Estoy interesado en encriptar el disco, no se si alguien me puede ayudar con su experiencia, la idea es encriptar fundamentalmente la partición /home/*, aunque en mi caso también es la Root.

De momento estoy mirando LUKS.

Alguien me puede indicar alguna guía para hacerlo o indicar que problemas puede derivar tenerlo encriptado, me refiero a si el sistema penaliza en rendimiento.

Muchas gracias por adelantado.

Un saludo.

----------

## cameta

http://en.gentoo-wiki.com/wiki/DM-Crypt_with_LUKS

Creo que esto te servirá.

----------

## 2uncas

Gracias Cameta, mirare esa guía que me has pasado, pero mi pregunta iba más orientada a experiencias con discos encriptados, es decir,  si penaliza el rendimiento del disco, si es fiable, no se saber un poco sobre su funcionamiento.

Un saludo

----------

## cameta

http://foro.hardlimit.com/linux/t-cifrar-particion-en-linux-63946.html#post533459

Mira esto.

Algo si que se penaliza, sobretodo el problema puede ser en portatiles.

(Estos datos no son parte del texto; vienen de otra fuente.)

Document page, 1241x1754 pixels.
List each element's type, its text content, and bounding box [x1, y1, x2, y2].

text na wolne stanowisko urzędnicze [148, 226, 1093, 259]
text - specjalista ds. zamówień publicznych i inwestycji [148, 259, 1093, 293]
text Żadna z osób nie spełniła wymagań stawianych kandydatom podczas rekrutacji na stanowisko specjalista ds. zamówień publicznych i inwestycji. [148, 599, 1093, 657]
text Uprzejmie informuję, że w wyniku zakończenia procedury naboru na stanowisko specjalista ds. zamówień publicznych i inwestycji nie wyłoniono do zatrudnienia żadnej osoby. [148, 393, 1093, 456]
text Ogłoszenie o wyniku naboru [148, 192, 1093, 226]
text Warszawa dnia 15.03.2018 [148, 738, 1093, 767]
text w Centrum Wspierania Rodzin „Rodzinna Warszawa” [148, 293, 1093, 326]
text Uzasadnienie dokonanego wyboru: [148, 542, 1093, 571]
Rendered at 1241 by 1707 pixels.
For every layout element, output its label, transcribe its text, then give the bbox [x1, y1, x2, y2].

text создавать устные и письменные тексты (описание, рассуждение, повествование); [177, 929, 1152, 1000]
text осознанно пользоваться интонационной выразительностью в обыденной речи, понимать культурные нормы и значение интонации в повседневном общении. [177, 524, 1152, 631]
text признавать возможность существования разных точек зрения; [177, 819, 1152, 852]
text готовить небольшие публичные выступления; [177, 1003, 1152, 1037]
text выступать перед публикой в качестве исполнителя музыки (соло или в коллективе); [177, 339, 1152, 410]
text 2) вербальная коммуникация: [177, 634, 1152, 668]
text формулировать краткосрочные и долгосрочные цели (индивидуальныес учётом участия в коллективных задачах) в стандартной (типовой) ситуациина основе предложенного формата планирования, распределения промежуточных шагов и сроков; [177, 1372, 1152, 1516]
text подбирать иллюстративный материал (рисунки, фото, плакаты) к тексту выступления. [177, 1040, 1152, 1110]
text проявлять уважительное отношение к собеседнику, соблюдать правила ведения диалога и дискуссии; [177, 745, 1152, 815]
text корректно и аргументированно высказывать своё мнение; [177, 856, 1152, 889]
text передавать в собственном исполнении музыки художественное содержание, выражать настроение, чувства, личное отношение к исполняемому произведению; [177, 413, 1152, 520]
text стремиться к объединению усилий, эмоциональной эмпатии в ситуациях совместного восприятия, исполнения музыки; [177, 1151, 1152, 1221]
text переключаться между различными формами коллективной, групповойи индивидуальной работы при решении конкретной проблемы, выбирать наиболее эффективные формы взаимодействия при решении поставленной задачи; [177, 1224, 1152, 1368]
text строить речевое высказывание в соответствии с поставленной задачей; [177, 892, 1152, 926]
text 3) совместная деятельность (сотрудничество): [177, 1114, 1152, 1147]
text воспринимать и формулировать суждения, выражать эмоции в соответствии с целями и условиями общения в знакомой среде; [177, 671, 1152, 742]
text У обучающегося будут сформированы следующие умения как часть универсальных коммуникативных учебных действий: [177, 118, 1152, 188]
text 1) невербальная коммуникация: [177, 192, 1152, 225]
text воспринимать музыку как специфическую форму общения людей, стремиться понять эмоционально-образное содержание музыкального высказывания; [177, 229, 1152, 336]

Supongo que tienes buenos motivos para encriptar ya que si sólo tienes peliculas y música   :Twisted Evil: 

----------

## SS3

Algo de rendimiento pierdes dependiendo del cifrado utilizado, también depende bastante del hardware, si es moderno apenas lo notarás, tu ten en cuenta que es más importante en ese caso si el rendimiento o la seguridad de los datos. Yo tengo el sistema cifrado incluida la raíz.

----------